Enfin, la victime n’avance jamais seule face aux frais de santé : sa caisse d’assurance maladie, qui a remboursé consultations, examens et hospitalisations, dispose de son propre recours contre le laboratoire. L’article L. 376-1 du Code de la sécurité sociale organise ce recours subrogatoire : « Les recours subrogatoires des caisses contre les tiers s’exercent poste par poste sur les seules indemnités qui réparent des préjudices qu’elles ont pris en charge, à l’exclusion des préjudices à caractère personnel ». En pratique, la caisse récupère auprès du fabricant condamné ce qu’elle a versé, sans amputer la part personnelle de la victime, et l’assureur du laboratoire sait qu’il paiera deux fois : la victime et la caisse.

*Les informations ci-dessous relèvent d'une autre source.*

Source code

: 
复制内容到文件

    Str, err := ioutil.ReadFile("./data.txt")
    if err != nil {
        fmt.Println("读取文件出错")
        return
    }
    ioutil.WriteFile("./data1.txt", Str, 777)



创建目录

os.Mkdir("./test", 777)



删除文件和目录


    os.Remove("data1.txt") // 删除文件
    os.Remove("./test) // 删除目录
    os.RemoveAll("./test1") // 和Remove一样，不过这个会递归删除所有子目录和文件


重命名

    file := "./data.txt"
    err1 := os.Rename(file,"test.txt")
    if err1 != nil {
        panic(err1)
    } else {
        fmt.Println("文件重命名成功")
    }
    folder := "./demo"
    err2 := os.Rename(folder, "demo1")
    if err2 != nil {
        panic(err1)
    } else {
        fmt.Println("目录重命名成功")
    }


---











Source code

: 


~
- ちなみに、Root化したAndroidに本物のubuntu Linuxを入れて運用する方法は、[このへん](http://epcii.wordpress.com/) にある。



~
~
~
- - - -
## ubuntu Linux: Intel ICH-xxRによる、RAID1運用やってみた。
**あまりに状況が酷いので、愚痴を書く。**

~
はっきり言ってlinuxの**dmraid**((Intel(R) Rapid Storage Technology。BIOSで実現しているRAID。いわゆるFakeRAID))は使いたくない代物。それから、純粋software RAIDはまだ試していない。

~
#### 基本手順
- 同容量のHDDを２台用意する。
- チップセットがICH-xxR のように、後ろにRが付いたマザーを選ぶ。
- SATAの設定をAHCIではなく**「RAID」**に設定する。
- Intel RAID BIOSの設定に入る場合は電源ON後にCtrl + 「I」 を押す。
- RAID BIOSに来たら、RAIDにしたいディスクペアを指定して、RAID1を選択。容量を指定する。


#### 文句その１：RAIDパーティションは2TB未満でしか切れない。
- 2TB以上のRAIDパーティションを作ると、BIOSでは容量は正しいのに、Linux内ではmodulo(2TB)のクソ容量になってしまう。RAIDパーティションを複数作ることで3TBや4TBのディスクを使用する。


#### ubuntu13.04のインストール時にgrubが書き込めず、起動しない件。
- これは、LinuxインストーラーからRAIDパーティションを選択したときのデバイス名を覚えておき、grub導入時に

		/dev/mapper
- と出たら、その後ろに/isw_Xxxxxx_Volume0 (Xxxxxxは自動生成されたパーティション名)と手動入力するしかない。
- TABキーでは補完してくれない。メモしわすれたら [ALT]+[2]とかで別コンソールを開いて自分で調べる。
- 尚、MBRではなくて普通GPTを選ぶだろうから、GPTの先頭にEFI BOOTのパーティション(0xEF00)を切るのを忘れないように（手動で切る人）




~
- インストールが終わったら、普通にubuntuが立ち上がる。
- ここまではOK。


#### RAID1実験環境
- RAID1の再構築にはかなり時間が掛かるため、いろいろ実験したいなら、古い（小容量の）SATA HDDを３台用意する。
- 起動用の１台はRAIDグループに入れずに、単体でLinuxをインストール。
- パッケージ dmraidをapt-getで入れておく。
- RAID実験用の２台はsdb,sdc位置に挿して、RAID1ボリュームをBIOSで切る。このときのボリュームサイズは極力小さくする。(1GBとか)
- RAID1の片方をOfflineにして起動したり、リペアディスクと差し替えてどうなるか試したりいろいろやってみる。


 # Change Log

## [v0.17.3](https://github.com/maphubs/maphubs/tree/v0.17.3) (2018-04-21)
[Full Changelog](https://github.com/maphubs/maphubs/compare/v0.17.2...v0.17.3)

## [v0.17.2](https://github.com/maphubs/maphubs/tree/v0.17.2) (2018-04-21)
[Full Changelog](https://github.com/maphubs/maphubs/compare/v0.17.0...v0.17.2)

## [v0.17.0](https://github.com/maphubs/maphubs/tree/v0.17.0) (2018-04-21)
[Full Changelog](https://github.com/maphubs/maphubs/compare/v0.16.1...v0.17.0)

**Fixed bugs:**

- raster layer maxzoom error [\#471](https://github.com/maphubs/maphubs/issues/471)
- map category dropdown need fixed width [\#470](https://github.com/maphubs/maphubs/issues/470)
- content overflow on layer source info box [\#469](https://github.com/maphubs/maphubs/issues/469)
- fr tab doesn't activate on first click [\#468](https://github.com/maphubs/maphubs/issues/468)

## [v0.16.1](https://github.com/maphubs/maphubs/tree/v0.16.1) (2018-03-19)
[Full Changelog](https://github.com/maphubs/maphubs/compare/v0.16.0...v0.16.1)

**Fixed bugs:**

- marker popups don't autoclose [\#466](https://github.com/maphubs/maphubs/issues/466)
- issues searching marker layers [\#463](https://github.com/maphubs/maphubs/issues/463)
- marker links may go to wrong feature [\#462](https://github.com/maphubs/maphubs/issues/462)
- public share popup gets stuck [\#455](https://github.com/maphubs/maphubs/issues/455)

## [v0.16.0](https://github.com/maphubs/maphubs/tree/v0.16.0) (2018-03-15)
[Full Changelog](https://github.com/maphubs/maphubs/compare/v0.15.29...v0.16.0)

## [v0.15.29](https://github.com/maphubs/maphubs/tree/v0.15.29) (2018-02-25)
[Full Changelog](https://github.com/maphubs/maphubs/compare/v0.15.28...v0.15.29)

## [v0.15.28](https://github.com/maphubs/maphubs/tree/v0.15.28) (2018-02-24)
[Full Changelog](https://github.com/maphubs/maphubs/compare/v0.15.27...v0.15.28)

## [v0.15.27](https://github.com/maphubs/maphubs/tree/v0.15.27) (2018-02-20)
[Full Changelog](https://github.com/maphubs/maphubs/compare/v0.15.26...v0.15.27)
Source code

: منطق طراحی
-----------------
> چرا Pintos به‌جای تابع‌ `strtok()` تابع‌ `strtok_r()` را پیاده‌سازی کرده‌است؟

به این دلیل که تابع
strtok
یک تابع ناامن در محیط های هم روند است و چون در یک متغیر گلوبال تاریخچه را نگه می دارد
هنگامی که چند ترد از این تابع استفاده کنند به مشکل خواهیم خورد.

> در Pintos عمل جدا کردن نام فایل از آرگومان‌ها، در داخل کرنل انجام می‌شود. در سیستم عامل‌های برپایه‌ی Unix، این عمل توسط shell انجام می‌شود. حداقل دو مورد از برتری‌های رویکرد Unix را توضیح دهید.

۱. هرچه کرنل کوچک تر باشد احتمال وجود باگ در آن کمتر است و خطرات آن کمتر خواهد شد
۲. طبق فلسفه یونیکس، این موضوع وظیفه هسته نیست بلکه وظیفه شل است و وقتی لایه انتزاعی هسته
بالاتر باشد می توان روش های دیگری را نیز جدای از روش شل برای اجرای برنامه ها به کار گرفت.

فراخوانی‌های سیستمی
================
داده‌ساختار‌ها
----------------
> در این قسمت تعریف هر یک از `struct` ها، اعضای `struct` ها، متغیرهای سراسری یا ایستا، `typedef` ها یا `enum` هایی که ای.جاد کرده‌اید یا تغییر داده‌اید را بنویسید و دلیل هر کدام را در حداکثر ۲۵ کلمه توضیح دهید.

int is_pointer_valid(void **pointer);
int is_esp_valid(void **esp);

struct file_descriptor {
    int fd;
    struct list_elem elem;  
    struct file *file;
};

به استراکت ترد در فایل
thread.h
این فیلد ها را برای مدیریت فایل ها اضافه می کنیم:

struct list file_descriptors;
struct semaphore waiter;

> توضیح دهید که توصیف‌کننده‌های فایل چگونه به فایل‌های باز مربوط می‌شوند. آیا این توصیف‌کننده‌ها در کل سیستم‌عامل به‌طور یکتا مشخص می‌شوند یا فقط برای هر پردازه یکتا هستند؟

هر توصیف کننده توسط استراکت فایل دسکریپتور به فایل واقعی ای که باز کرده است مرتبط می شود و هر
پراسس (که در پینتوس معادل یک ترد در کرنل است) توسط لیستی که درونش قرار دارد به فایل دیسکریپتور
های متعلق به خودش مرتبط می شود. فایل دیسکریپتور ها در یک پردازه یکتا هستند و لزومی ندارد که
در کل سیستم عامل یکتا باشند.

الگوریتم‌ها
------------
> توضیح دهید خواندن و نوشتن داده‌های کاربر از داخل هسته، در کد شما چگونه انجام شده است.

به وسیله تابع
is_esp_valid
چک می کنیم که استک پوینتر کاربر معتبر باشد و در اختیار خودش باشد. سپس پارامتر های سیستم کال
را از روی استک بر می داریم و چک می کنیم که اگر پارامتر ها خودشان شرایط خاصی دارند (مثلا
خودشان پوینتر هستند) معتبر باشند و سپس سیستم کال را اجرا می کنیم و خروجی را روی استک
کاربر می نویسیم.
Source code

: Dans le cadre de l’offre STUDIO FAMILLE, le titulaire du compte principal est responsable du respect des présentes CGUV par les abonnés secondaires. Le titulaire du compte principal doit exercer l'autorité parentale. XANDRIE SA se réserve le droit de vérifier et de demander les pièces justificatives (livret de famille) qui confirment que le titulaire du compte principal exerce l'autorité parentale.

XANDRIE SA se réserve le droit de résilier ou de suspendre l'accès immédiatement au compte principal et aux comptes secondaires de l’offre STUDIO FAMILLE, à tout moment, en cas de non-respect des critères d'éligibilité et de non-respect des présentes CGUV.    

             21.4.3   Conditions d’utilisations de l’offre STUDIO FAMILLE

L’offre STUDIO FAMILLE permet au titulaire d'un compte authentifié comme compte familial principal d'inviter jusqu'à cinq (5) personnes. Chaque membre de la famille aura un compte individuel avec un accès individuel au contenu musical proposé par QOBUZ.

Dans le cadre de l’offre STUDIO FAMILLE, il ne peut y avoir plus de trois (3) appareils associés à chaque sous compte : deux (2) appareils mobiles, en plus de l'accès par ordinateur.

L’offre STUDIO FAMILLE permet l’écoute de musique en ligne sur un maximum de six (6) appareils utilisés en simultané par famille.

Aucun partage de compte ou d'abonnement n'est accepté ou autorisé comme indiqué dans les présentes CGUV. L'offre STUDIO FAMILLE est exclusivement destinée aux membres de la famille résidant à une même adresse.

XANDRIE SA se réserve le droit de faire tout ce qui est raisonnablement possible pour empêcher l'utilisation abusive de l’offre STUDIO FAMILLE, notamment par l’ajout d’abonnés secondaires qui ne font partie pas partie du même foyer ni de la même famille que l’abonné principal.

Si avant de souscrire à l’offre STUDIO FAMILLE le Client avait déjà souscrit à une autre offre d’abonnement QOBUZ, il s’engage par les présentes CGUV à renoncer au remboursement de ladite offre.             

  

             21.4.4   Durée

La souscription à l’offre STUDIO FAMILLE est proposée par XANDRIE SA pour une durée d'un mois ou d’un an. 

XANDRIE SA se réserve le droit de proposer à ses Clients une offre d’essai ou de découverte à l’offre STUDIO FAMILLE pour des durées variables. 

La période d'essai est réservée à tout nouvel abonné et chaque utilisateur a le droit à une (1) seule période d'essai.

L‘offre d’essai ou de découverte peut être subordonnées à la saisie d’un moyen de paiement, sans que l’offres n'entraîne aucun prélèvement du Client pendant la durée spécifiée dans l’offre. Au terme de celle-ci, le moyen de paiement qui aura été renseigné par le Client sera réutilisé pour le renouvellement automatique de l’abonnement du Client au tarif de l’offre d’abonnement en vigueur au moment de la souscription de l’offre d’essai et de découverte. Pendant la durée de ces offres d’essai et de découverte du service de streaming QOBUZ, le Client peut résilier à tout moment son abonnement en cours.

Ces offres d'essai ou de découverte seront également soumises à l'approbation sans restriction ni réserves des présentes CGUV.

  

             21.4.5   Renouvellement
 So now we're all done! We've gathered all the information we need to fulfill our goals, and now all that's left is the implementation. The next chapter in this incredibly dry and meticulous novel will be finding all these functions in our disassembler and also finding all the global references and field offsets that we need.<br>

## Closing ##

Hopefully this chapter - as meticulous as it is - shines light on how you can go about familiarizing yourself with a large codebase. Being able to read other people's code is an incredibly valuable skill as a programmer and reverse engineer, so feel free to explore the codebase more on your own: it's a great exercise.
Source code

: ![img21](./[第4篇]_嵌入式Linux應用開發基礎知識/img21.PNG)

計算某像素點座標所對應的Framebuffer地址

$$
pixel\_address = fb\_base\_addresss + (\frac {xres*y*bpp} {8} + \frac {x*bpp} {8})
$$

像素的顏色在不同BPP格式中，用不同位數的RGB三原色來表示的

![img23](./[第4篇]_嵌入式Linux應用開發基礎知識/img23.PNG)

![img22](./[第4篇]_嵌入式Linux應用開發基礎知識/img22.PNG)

C’est un levier de négociation que l’avocat ne néglige jamais dans une transaction.
Conclusion
L’alerte lancée le 17 septembre 2026 par 60 millions de consommateurs change le regard sur l’automédication : un médicament sans ordonnance n’est pas un produit anodin, et quand il est inefficace ou dangereux, le droit offre un chemin complet, du signalement individuel à la condamnation du laboratoire. Signaler l’effet indésirable, conserver la boîte, la notice et les certificats, mettre le fabricant en demeure, saisir l’ANSM pour obtenir la suspension ou le retrait, puis assigner devant le tribunal judiciaire dans les délais : chaque étape compte, et chacune a son juge. La responsabilité du producteur, la police sanitaire de l’agence et l’action de groupe en santé forment un triptyque cohérent, à condition de respecter les preuves, les délais de trois et cinq ans, et la répartition entre le juge administratif et le juge judiciaire. Face à un produit pointé comme « problématique », l’attentisme est la seule faute que la victime ne doit pas commettre.